- **What is required**: Recast the lines in the records below, from the line with "Nos événements" to the line with "différences culturelles ou les", as a numbered list, leaving out any blank lines.

▽

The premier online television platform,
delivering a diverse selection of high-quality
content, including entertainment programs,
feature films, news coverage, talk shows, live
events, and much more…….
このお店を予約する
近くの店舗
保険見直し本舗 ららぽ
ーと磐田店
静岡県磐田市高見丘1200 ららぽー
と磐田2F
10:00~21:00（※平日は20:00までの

△
▽

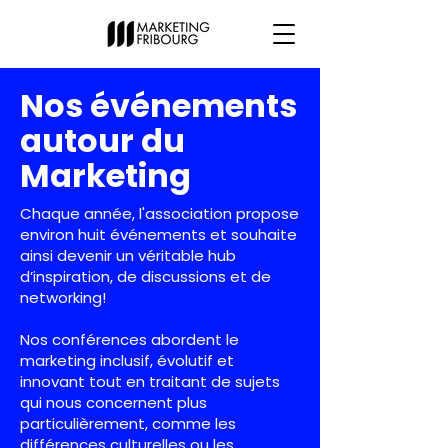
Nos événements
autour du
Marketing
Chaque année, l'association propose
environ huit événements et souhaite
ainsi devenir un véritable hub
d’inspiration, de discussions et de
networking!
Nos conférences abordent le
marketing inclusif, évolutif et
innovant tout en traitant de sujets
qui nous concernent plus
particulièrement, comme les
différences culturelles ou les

△

- **Answer for the task**:
1. Nos événements
2. autour du
3. Marketing
4. Chaque année, l'association propose
5. environ huit événements et souhaite
6. ainsi devenir un véritable hub
7. d’inspiration, de discussions et de
8. networking!
9. Nos conférences abordent le
10. marketing inclusif, évolutif et
11. innovant tout en traitant de sujets
12. qui nous concernent plus
13. particulièrement, comme les
14. différences culturelles ou les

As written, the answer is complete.